From the Worldwide Faith News archives www.wfn.org
UCC Synod remembers historic farm worker pilgrimage
From
powellb@ucc.org
Date
Tue, 15 Jul 2003 09:10:25 -0400
United Church of Christ
General Synod Newsroom
Monday, July 14, 2003
newsroom@ucc.org
http://www.ucc.org
By William C. Winslow and Irwin Smallwood
MINNEAPOLIS -- The beer belly and the cross faced off in the stifling heat
of California's Coachella Valley. Defiant grape growers had hired the Hells
Angels to break up a strike called by the then-fledgling United Farm
Workers. Two thousand miles away in St. Louis, at General Synod 9, in 1973,
delegates were debating how they could help the farm workers, when someone
shouted, "Let's go to California."
So it was that 95 volunteers, paying their own way, chartered a DC-9 and
quickly found themselves face to face with what one participant described
as a line of armed thugs. In tense but nonviolent witness, the cross won
out.
On Monday, at General Synod, 30 years later, amid thunderous applause, a
hardy band of 15 of these original "grape saints" barnstormed into the
plenary to rekindle the flame of UCC support for farm workers.
They also got a chance to relive their sometimes-terrifying adventure. With
red union flags waving, three of the four living UCC presidents, the Revs.
John H. Thomas, Paul H. Sherry, and Avery D. Post, were on hand for the
celebration. The Rev. Joseph H. Evans was in attendance at Synod, but was
unable to take part in the parade.
The California trip "changed my life forever," remembers the Rev. Marvin
Morgan of Atlanta, Ga., who at the time was co-chair of the UCC youth
caucus. "I remember that the temperature was 106."

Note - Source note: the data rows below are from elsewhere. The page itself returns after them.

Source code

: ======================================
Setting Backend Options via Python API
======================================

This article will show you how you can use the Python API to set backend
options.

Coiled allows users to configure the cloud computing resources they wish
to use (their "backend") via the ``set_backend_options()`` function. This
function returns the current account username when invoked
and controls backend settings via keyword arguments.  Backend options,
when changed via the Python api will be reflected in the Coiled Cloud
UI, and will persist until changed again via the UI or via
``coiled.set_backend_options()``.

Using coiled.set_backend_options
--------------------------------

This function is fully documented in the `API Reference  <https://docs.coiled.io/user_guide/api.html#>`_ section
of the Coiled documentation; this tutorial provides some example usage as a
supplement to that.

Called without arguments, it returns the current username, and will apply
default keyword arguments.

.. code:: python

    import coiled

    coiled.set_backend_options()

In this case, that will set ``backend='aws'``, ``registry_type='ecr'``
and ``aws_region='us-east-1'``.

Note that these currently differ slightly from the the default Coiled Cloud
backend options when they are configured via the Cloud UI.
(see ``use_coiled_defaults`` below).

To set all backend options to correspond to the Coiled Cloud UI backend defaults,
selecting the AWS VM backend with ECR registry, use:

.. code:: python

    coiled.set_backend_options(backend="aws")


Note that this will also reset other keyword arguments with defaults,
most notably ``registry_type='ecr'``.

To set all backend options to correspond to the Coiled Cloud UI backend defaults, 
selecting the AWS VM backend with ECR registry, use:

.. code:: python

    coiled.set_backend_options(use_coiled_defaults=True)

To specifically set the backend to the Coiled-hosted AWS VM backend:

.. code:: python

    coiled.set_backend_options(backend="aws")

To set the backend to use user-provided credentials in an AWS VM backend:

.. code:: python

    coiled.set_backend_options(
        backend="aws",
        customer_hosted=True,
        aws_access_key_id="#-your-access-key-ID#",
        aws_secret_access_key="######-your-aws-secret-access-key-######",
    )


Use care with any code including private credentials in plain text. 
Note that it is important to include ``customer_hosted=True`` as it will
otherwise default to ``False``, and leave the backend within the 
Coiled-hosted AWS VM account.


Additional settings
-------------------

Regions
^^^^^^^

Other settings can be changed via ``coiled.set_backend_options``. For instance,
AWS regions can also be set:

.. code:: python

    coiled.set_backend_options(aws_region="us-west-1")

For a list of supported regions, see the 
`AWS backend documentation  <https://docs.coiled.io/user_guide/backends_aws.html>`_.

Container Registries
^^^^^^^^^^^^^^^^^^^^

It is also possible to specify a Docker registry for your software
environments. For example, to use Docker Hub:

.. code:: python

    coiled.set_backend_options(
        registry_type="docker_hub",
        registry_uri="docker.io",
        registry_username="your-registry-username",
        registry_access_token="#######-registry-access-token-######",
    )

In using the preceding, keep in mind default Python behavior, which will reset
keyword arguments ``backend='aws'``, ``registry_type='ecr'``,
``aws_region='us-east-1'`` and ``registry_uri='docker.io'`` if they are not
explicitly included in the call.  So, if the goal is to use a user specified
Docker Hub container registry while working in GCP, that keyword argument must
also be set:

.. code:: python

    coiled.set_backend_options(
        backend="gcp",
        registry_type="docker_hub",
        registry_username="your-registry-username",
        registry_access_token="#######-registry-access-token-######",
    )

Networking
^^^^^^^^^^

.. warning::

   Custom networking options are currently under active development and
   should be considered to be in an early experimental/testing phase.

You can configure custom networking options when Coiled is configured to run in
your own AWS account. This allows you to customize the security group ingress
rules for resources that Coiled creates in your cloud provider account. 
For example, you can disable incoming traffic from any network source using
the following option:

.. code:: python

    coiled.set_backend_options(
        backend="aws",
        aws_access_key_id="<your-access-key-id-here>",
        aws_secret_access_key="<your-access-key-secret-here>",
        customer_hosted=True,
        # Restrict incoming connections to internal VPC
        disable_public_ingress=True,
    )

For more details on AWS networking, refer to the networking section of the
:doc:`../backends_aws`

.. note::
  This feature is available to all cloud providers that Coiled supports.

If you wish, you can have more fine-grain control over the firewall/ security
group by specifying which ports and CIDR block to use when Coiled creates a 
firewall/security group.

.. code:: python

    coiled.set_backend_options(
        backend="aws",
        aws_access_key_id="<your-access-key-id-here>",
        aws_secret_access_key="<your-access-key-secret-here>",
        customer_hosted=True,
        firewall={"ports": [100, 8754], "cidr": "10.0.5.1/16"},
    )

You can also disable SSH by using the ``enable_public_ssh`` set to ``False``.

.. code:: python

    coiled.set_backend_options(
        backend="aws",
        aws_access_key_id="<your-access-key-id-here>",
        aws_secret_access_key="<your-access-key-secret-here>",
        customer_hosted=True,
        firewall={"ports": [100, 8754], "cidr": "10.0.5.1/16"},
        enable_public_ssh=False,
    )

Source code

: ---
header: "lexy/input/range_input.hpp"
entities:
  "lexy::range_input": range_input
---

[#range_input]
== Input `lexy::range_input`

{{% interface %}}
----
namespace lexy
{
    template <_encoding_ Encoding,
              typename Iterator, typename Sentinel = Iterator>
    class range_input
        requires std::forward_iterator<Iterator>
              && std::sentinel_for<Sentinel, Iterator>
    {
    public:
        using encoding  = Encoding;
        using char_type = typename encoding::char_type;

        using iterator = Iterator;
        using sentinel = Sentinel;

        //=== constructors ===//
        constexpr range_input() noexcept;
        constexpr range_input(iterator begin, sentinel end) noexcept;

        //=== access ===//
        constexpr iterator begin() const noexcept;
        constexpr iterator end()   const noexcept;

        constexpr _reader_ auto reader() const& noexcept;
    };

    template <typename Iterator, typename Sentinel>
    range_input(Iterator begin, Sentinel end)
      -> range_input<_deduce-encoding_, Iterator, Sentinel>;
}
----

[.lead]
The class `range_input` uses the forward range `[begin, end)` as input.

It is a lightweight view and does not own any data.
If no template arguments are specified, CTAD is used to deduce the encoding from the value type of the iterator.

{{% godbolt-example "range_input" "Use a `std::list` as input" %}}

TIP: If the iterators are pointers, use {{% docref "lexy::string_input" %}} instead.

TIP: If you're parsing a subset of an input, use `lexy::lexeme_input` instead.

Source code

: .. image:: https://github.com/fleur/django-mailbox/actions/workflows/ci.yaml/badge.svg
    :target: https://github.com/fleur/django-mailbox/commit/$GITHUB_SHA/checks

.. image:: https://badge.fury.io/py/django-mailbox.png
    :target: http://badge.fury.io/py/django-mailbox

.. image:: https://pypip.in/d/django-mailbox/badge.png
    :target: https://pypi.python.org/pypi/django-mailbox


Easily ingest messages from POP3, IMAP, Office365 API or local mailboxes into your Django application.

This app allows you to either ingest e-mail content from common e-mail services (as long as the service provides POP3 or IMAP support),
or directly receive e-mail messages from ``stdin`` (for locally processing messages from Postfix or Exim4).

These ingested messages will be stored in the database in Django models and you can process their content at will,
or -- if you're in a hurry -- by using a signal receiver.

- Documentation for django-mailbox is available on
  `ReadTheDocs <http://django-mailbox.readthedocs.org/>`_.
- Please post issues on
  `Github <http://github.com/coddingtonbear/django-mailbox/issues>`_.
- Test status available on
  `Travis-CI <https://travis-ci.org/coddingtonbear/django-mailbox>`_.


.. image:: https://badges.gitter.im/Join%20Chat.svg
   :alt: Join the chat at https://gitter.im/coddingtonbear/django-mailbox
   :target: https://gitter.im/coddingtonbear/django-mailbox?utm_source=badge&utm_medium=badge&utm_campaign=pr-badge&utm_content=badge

The Rev. Bill Klossner of Punta Gorda, Fla., also was transformed. A
20-year-old college student at the time and the youngest member to make the
trip, it was his first experience on a picket line. On the flight, the fear
of the unknown nearly did him in, he said, but the experience "got me out
of my little box" and into "a whole new world."
Delores Huerta, UFW co-founder, and the presidents of three other major
farmworker unions?the Farm Labor Organizing Committee, the Immokalee
Workers of Florida, and Pineros y Campesinos Unidos del Noroestes
(PCUN)?praised the UCC for its support, both then and now. Their words
evoked a flood of memories but none so sweet as the triumphal homecoming of
30 years ago.
On that momentous night in 1973, during the Synod's final business session,
the doors of the meeting hall flung wide open. Ninety-five dirty, sweaty
pilgrims, hefting boxes of grapes over their heads, streamed down the
center aisle, tossing clusters of fruit to the adoring clapping assembly.
All business came to a halt as wildly enthusiastic delegates, staff and
visitors joined the returning heroes in a gigantic conga line.
That excitement still lingers?this time in Minneapolis. After a rousing
call to action by Bernice Powell Jackson, executive minister of Justice and
Witness Ministries, Synod delegates unanimously endorsed continued UCC
support for the farm worker movement.
"Gracias!" shouted Dolores Huerta. "Viva!" the crowd thundered back.